Umberto Boccioni – Costruzione spiralica (1914) – Museo del Novecento, Milano
“Scartando ora tutte le stupide definizioni e tutti i confusi verbalismi dei professori, io vi dichiaro che il lirismo è la facoltà rarissima di inebriarsi della vita e di inebriarsi di noi stessi. La facoltà di cambiare in vino l’acqua torbida della vita che ci avvolge ed attraversa. La facoltà di colorare il mondo coi colori specialissimi del nostro io mutevole” F.T. Marinetti, Zang Tumb Tum 1914.
Inebriarsi della vita è un compito più difficile che inebriarsi di noi stessi?
Come diceva Italo Svevo, forse è più comodo ”credersi grande di una grandezza latente” per far fronte all’acqua torbida che ci avvolge ed attraversa.
Ma questo la cambierà in vino?
Fingere che l’acqua non sia torbida, ci spinge solo dentro un circolo vizioso di finzioni ed illusioni, dal quale diventa difficile uscire.
Inebriarci di noi stessi e della vita significa piuttosto amarci ed amarla così com’è senza arrenderci alla rassegnazione che nulla possa cambiare. Questo ci permette “di colorare il mondo coi colori specialissimi del nostro io mutevole”.
L’”io” non è un marchio che riceviamo dalla nascita, ma al contrario, qualcosa che costruiamo giorno dopo giorno, attraverso le nostre esperienze, scelte, passioni, attraverso lo studio, le letture, i sogni e le speranze che coltiviamo.
Il lirismo, secondo Marinetti, consiste proprio in questa “facoltà rarissima di inebriarsi della vita e di inebriarsi di noi stessi”. Il poeta allora non è un architetto delle parole, ma un demiurgo, che plasma la realtà attraverso la propria, originale ed unica, capacità di mescolare, fondere e dare forma e colore.
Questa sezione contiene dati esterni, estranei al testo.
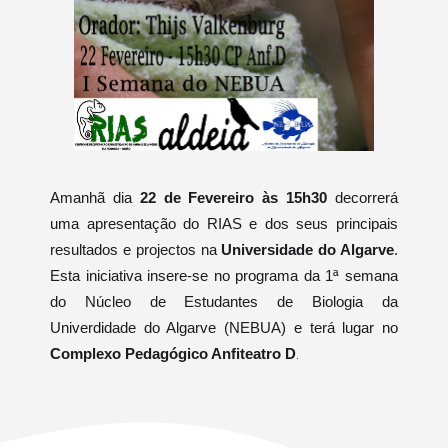
Amanhã dia
22 de Fevereiro às 15h30
decorrerá
uma apresentação do RIAS e dos seus principais
resultados e projectos na
Universidade do Algarve
.
Esta iniciativa insere-se no programa da 1ª semana
do Núcleo de Estudantes de Biologia da
Univerdidade do Algarve (NEBUA) e terá lugar no
Complexo Pedagógico Anfiteatro D
.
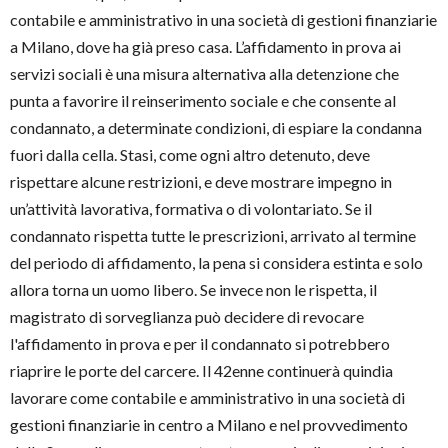
contabile e amministrativo in una società di gestioni finanziarie
a Milano, dove ha già preso casa. L’affidamento in prova ai
servizi sociali è una misura alternativa alla detenzione che
punta a favorire il reinserimento sociale e che consente al
condannato, a determinate condizioni, di espiare la condanna
fuori dalla cella. Stasi, come ogni altro detenuto, deve
rispettare alcune restrizioni, e deve mostrare impegno in
un’attività lavorativa, formativa o di volontariato. Se il
condannato rispetta tutte le prescrizioni, arrivato al termine
del periodo di affidamento, la pena si considera estinta e solo
allora torna un uomo libero. Se invece non le rispetta, il
magistrato di sorveglianza può decidere di revocare
l'affidamento in prova e per il condannato si potrebbero
riaprire le porte del carcere. Il 42enne continuerà quindia
lavorare come contabile e amministrativo in una società di
gestioni finanziarie in centro a Milano e nel provvedimento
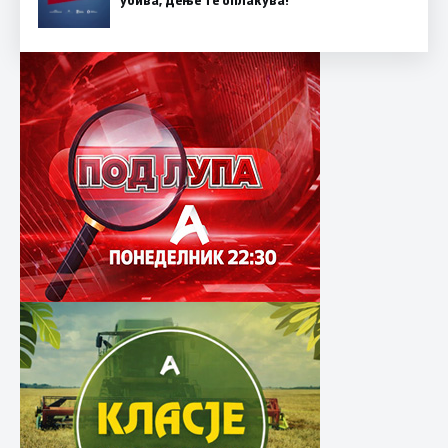
убива, дење те оплакува!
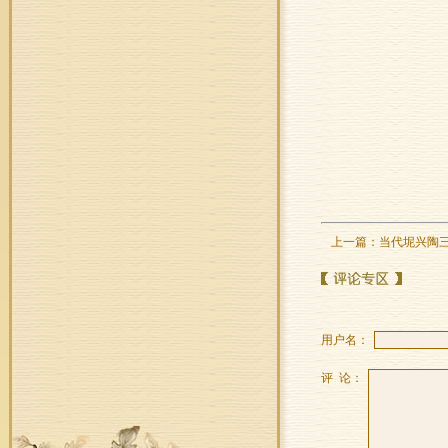
上一篇：
当代坭兴陶三
用户名：
评 论：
La parola può dirsi lirica se capace di operare questa metamorfosi dentro e fuori di sé. Il linguaggio farcito di retorica incapace di veicolare contenuti ed hastags come carte di caramelle, invoca su di sé uno sguardo lirico, che non sia denuncia priva d’impegno, lotta senza ideale, grido incapace di diventare canto. “Ci sono cose che solo la letteratura può dare” – direbbe Calvino – una di esse, in verità la prima è, appunto, la “leggerezza”, cioè quella capacità di essere allo stesso tempo, dentro e fuori la realtà, tanto dentro da capirla e sentirne il “peso” della responsabilità, abbastanza fuori da poterla restituire allo sguardo di tutti cambiata in vino.
E che cosa simbolizza il vino se non la gioia della condivisione?
Non dimentichiamo infatti che chi beve da solo viene comunemente identificato come il povero ubriaco, mentre chi offrire da bere è da sempre il protagonista della festa.
La dichiarazione di Marinetti non è solo un invito ad inebriarsi, ma a condividire, a non rimanere passivi, a non arrendersi all’acqua torbida, a credere che offrendo possiamo comunicare la gioia del cambiamento.